South Auckland

Club information
- Full name: South Auckland Rugby Union
- Colours: Blue and Black
- Founded: 1909

= South Auckland Rugby Union (1909–1921) =

The South Auckland Rugby Union was a governing body for Rugby Union in the area south of Auckland from 1909 until 1921.

==History==
The Union was founded at Te Aroha on 8 May 1909 through amalgamating several clubs and organisations in the southern part of the Auckland Province that were previously affiliated to the Auckland Rugby Union as sub-unions. The union also included Rotorua, Ōpōtiki, Whakatāne, Te Puke, Tauranga, and Taupō until April 1911 when they cumulatively split to form the Bay of Plenty Rugby Union. The remaining unions in the area continued as South Auckland until the team title was changed in 1921 to the Waikato Rugby Union instead.

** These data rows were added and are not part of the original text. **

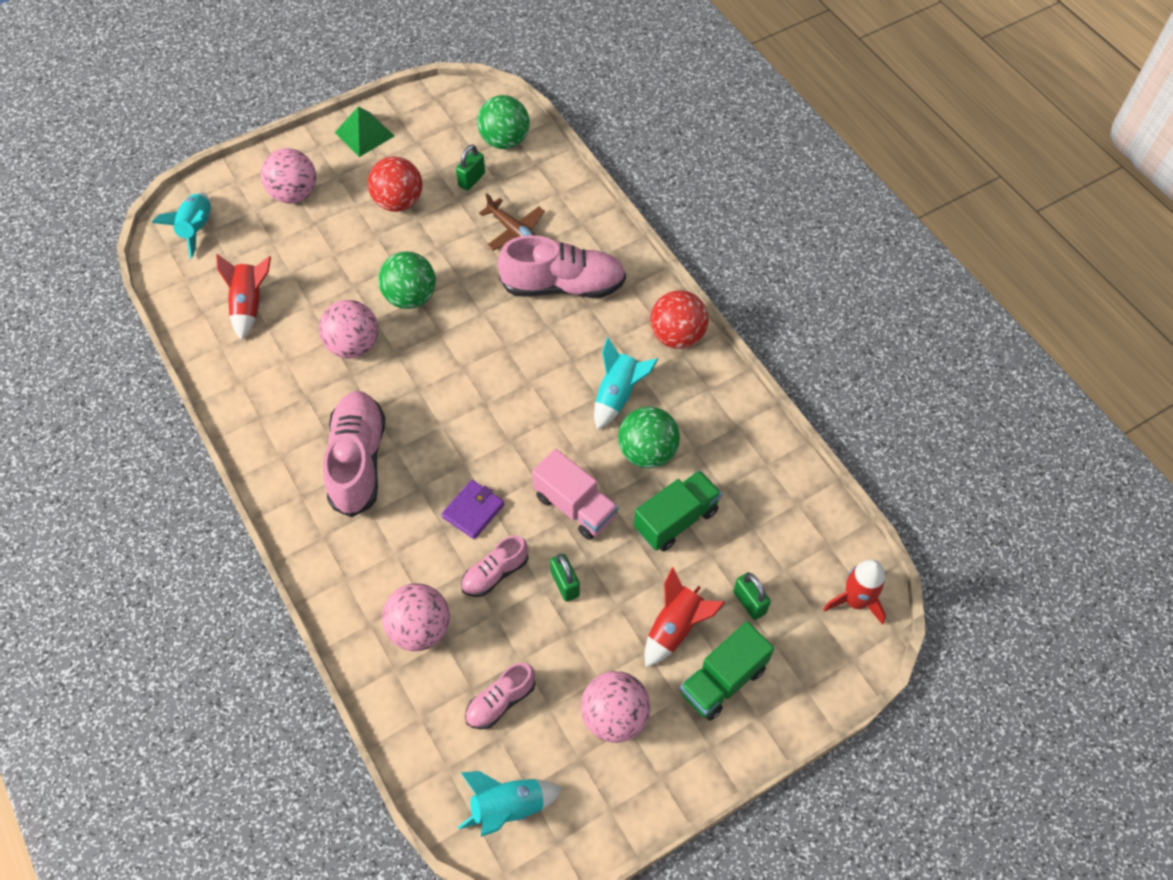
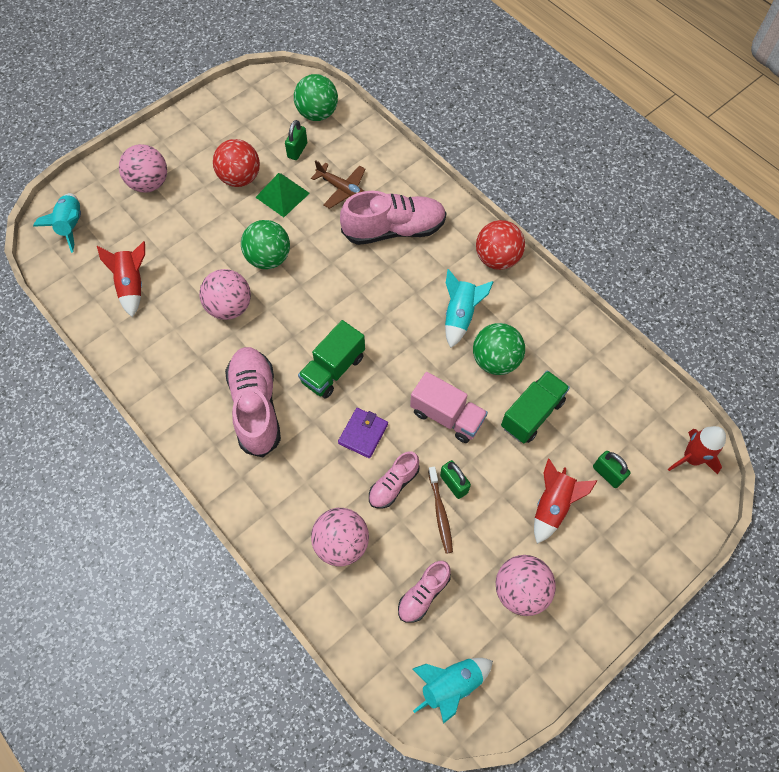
camera: 10 degrees left, 5 degrees up
green pyramid [335,106,394,157] -> green pyramid moved to [255,173,310,217]
green truck [680,622,774,721] -> green truck moved to [298,320,365,399]
none -> brown toothbrush [428,467,453,554]

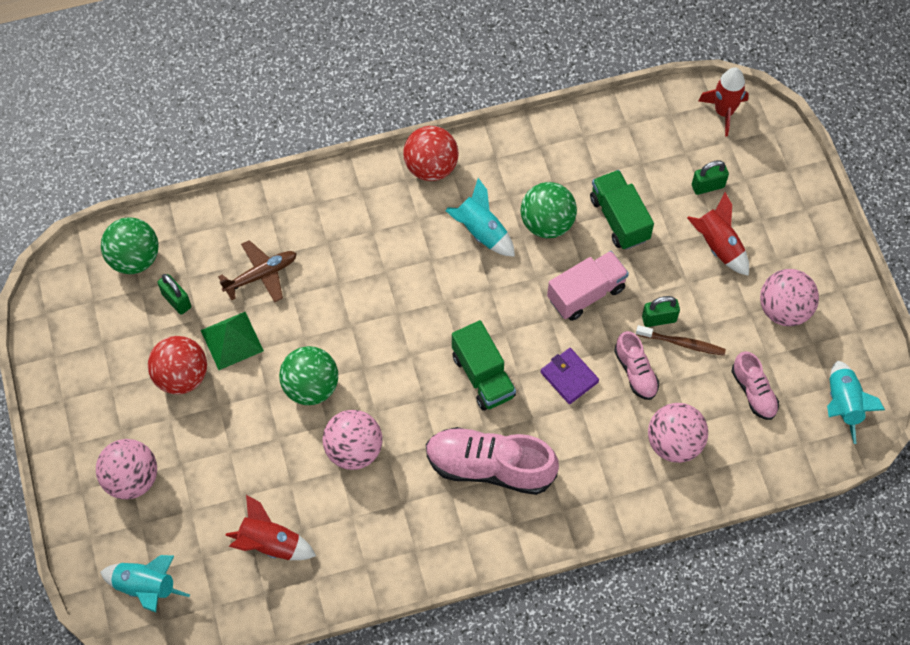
camera: 65 degrees left, 0 degrees up
pink shoe [340,191,446,245] -> none

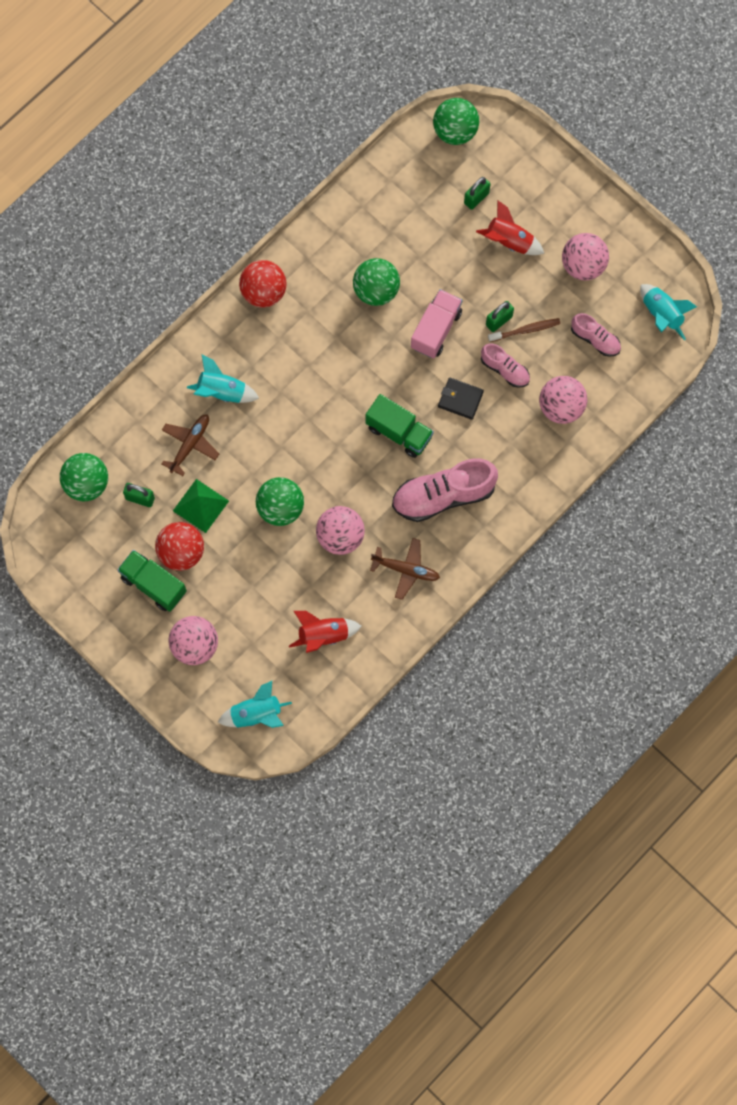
camera: 30 degrees left, 10 degrees up
turquoise rocket [445,178,515,257] -> turquoise rocket moved to [187,355,259,403]
purple wallet [541,348,599,404] -> black wallet [438,378,484,420]
green truck [590,170,654,250] -> green truck moved to [118,550,187,612]
red rocket [698,67,749,137] -> green ball [433,98,479,145]
none -> brown plane [370,538,440,600]

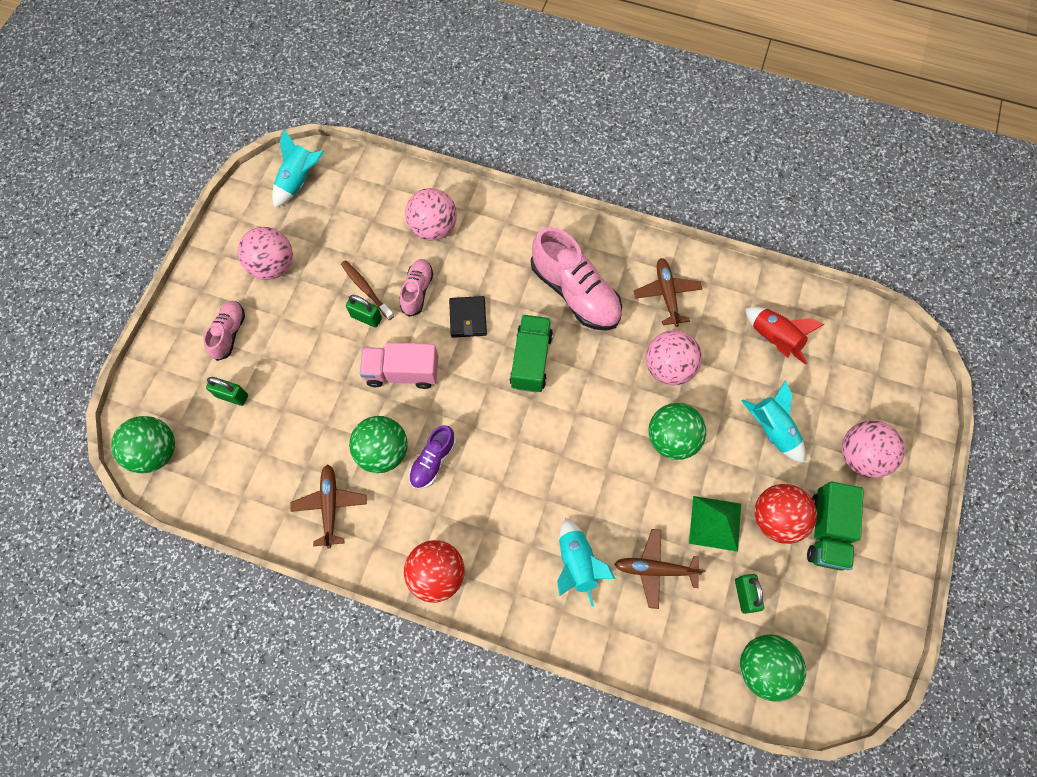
camera: 115 degrees left, 5 degrees down
turquoise rocket [218,681,292,728] -> turquoise rocket moved to [742,381,806,463]
red rocket [476,201,544,255] -> none
pink shoe [571,313,621,357] -> pink shoe moved to [203,301,245,361]
none -> brown plane [291,465,367,548]
none -> purple shoe [409,425,456,489]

The remaining South Auckland area that did not join the new Waikato Union formed their own unions; King Country and Thames Valley respectively.

After 1921 the now separate unions would occasionally play together as "South Auckland" against touring sides, such as against New South Wales during their 1923 tour.

==Ranfurly Shield==
South Auckland never held the Ranfurly Shield. They were beaten 21-5 by Auckland in their sole shield challenge in August 1911.